Dans le territoire de Djugu, en Ituri, la rentrée scolaire 2026-2027 se déroule dans un contexte marqué à la fois par l’insécurité liée aux groupes armés et par les risques sanitaires liés à la maladie à virus Ebola. Pour favoriser la reprise des cours, la Mission de l’Organisation des Nations unies pour la stabilisation en République démocratique du Congo (MONUSCO), en collaboration avec les Forces armées de la RDC (FARDC), renforce la sécurisation des établissements et les actions de sensibilisation sanitaire.
À Bayoo, les Casques bleus bangladais déployés dans la zone multiplient les patrouilles conjointes avec les FARDC autour des établissements scolaires et sur les principaux axes empruntés quotidiennement par les élèves et les enseignants.
Ces opérations s’inscrivent dans le cadre de la campagne « Écoles plus sûres », destinée à améliorer la protection des enfants, du personnel éducatif et des communautés dans les zones affectées par les violences.
Des écoles affectées par l’insécurité
Dans cette partie du territoire de Djugu, l’insécurité a déjà contraint plusieurs établissements à interrompre temporairement leurs activités. La zone compte environ 54 écoles, dont neuf dans la région de Bule.

Face à ces menaces, la MONUSCO affirme renforcer sa présence aux abords des établissements et maintenir un dialogue avec les directeurs d’écoles, les parents, les autorités locales et les communautés.
Les assistants de liaison communautaire accompagnent également les Casques bleus dans leurs échanges avec la population afin de recueillir et de transmettre les informations susceptibles d’aider à prévenir les risques sécuritaires.
À l’École primaire d’ARR, située à environ quatre kilomètres au nord de Bayoo, un élève salue cette présence.
« Grâce à votre présence et à votre engagement, nous nous sentons davantage en sécurité, ce qui nous permet d’étudier dans de meilleures conditions », témoigne-t-il, demandant la poursuite des patrouilles autour des écoles.
La sécurisation des examens
L’intervention de la MONUSCO dans la protection de l’environnement scolaire ne se limite pas à la rentrée. Elle s’était également manifestée lors de la session ordinaire de l’Examen d’État en juin 2026.
Du 22 au 25 juin, 14 876 candidats ont bénéficié de mesures de sécurisation dans la zone d’opérations de la Mission en Ituri.
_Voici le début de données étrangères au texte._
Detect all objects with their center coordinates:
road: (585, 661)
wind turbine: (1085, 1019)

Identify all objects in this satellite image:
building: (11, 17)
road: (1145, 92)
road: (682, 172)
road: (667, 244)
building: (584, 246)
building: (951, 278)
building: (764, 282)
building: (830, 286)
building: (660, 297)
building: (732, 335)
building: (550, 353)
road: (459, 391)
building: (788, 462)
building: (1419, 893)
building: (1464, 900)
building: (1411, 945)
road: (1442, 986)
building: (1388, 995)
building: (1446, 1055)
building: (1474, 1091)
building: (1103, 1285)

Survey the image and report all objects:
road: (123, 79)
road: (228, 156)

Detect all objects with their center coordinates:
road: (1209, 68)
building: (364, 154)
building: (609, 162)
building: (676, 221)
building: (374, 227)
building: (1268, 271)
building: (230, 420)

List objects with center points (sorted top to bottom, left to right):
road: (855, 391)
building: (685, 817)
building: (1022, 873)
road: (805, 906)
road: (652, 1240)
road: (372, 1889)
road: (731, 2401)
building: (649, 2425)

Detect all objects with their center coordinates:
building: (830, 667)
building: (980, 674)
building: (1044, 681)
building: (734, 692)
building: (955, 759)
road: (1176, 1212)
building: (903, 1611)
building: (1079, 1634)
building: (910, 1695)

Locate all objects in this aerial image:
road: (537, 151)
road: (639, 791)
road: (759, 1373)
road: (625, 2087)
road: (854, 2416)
Près de 3 000 autres candidats venus des territoires d’Aru, Mahagi et Mambasa ont également bénéficié de cet accompagnement, portant à près de 18 000 le nombre de candidats concernés.
Pendant les épreuves, les contingents de la MONUSCO ont effectué des patrouilles, des escortes et des missions de sécurisation en coordination avec les FARDC et les services provinciaux de l’éducation.
Ces mesures avaient également intégré les protocoles de prévention contre Ebola, alors que l’épidémie constitue un défi supplémentaire pour les établissements scolaires.
Ebola : la prévention gagne les salles de classe

Dans les écoles de Bayoo, la protection des élèves passe également par la prévention sanitaire.
Au cours des deux dernières semaines, les Casques bleus de la MONUSCO ont organisé 29 séances de sensibilisation destinées aux élèves, enseignants, parents et responsables communautaires.
Les séances portent notamment sur le lavage régulier des mains, l’hygiène personnelle, l’assainissement, l’identification des signes d’alerte et l’importance de signaler rapidement tout cas suspect aux services de santé.
La lutte contre les rumeurs et la désinformation figure également parmi les messages diffusés. Les communautés sont encouragées à privilégier les informations provenant des autorités sanitaires et des sources officielles.
Sécurité et santé, deux conditions pour apprendre
Pour les acteurs impliqués dans cette initiative, la protection des enfants ne peut être dissociée de leur accès à l’éducation. Dans une région où les violences ont déjà interrompu la scolarité de nombreux enfants, sécuriser les établissements constitue un préalable au maintien des activités scolaires.
La campagne « Écoles plus sûres » cherche ainsi à associer plusieurs dimensions : protection des civils, sécurisation des trajets scolaires, dialogue avec les communautés et prévention sanitaire.
Dans un contexte où l’insécurité et l’épidémie d’Ebola pèsent simultanément sur les communautés, le défi consiste désormais à maintenir les enfants à l’école tout en réduisant leur exposition aux risques.
Pour les élèves de Bayoo, le retour en classe représente donc à la fois une reprise de l’apprentissage et un signe de retour progressif à une vie quotidienne plus stable.